**TASK REQUIREMENTS**
Print the stretch of items from the start through the line containing "Tile 8 of 4", inclusive, reproducing each line character for character.

**SOURCE DATA**

####

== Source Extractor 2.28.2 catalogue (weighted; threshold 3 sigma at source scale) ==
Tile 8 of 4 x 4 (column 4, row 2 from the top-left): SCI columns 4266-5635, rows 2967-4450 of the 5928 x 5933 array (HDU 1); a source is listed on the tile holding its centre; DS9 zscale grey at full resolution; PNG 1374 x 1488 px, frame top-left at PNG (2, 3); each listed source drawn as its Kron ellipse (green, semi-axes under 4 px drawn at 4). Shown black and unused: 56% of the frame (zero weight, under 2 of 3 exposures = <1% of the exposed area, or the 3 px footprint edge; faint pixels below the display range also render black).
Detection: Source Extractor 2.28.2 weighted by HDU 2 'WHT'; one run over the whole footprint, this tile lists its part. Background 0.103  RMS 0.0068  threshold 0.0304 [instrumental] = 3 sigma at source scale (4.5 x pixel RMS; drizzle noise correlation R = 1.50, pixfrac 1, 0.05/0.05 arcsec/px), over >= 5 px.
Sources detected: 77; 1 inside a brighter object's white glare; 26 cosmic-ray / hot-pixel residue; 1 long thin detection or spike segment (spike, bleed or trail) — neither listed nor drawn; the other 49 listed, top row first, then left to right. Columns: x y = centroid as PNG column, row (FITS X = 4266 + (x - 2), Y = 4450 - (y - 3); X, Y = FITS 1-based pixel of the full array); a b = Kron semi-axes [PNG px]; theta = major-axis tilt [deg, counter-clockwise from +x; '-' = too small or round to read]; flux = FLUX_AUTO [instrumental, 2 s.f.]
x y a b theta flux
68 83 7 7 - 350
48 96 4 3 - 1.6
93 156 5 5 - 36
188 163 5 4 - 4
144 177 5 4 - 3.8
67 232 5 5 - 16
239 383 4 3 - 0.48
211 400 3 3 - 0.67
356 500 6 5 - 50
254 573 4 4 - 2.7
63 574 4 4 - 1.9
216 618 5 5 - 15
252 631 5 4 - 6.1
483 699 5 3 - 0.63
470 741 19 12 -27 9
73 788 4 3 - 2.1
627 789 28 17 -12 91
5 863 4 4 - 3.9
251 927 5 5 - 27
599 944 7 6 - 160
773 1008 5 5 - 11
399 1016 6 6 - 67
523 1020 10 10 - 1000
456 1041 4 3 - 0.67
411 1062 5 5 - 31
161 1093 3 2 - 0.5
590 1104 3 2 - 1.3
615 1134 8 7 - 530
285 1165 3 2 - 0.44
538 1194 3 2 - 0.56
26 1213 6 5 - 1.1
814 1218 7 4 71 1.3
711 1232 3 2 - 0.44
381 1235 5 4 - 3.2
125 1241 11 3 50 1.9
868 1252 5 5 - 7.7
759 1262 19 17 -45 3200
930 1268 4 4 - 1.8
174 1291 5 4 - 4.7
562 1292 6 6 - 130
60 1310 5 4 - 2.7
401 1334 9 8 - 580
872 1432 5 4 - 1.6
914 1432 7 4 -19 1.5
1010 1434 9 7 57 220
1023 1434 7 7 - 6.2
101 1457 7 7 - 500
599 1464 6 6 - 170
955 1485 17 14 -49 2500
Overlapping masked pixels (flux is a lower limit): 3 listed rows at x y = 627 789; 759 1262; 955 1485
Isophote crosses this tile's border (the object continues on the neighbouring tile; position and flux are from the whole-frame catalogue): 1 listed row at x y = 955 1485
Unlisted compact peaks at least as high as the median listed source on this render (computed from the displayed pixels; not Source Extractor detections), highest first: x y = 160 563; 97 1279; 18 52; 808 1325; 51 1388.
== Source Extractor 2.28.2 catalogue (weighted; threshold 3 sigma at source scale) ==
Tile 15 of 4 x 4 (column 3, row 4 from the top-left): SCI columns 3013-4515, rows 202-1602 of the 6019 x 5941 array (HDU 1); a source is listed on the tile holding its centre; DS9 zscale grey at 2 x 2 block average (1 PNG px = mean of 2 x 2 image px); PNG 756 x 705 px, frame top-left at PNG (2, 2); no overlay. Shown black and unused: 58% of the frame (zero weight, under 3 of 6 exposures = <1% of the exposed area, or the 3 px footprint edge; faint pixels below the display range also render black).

####

**CORRECT ANSWER**
== Source Extractor 2.28.2 catalogue (weighted; threshold 3 sigma at source scale) ==
Tile 8 of 4 x 4 (column 4, row 2 from the top-left): SCI columns 4266-5635, rows 2967-4450 of the 5928 x 5933 array (HDU 1); a source is listed on the tile holding its centre; DS9 zscale grey at full resolution; PNG 1374 x 1488 px, frame top-left at PNG (2, 3); each listed source drawn as its Kron ellipse (green, semi-axes under 4 px drawn at 4). Shown black and unused: 56% of the frame (zero weight, under 2 of 3 exposures = <1% of the exposed area, or the 3 px footprint edge; faint pixels below the display range also render black).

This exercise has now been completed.